Upgrading IS painful (Score:1, Informative)
Re:Javascript is insecure - AJAX is security hole (Score:2, Informative)
Re:I haven't heard much (Score:2, Informative)
Re:Zope - What RoR wants to be when it grows up. (Score:5, Informative)
Except he got more than a few things wrong. To pick one example, he seems to be under the impression that Django doesn't support i18n/l10n when, in fact, we ship all the core Django applications with support for twenty-odd languages, and Django uses an extensible gettext-based system to make it easy to translate third-party apps and add new languages. We even include an i18n JavaScript library to make translation strings available to JS code. Our admin app even has a setting that chooses which language to render a page with based on the incoming Accept-Language header.
Moral of the story: nice video, but the guy hasn't necessarily done his homework.
See it & Try it & You're a Star? (Score:4, Informative)
And if you want a free cPanel/SSH account to download the new Rails version in to see what the craziness is all about - check out www.HostingRails.com [hostingrails.com]

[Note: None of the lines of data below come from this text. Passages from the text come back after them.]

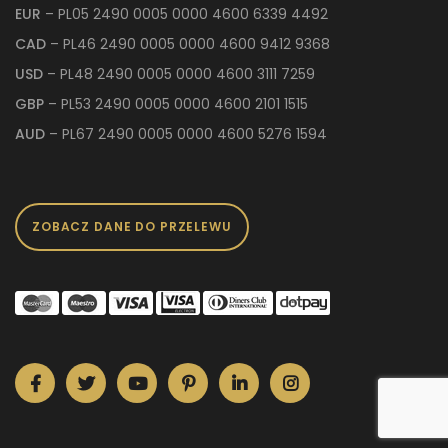
EUR
– PL05 2490 0005 0000 4600 6339 4492
CAD
– PL46 2490 0005 0000 4600 9412 9368
USD
– PL48 2490 0005 0000 4600 3111 7259
GBP
– PL53 2490 0005 0000 4600 2101 1515
AUD
– PL67 2490 0005 0000 4600 5276 1594
ZOBACZ DANE DO PRZELEWU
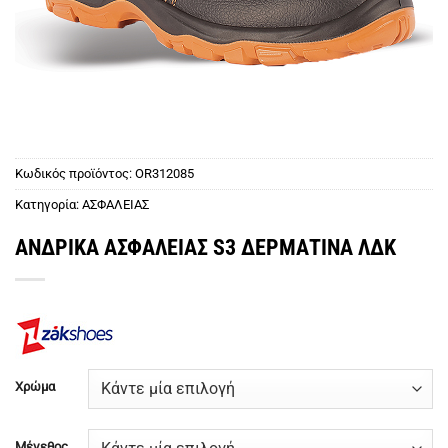
Κωδικός προϊόντος:
OR312085
Κατηγορία:
ΑΣΦΑΛΕΙΑΣ
ΑΝΔΡΙΚΑ ΑΣΦΑΛΕΙΑΣ S3 ΔΕΡΜΑΤΙΝΑ ΛΔΚ
Χρώμα
Μέγεθος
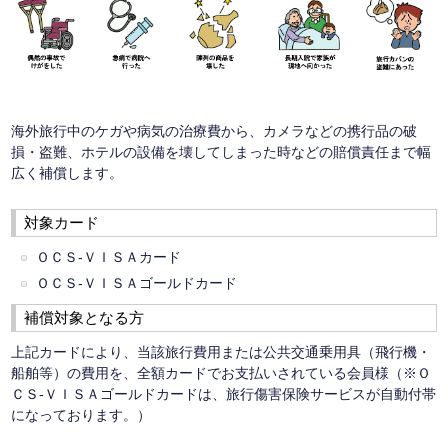
海外旅行中のケガや病気の治療費から、カメラなどの携行品の破
損・盗難、ホテルの設備を壊してしまった時などの賠償責任まで幅
広く補償します。
対象カード
ＯＣＳ-ＶＩＳＡカード
ＯＣＳ-ＶＩＳＡゴールドカード
補償対象となる方
上記カードにより、当該旅行費用または公共交通乗用具（飛行機・
船舶等）の費用を、全額カードでお支払いされている会員様（※Ｏ
ＣＳ-ＶＩＳＡゴールドカードは、旅行傷害保険サービスが自動付帯
になっております。）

I think its safe to say that Ruby on Rails is the fastest growing Web 2.0-friendly framework - and for good reason. I mean c'mon - the average developer can pick up a few Rails tutorials and have a working demo app (w/ CRUD scaffold action and such) on their local box in a few minutes. Throw in some easily-incorporated Prototype [conio.net] and Scriptaculous [aculo.us] effects, and this developer is the new cool kid on the block.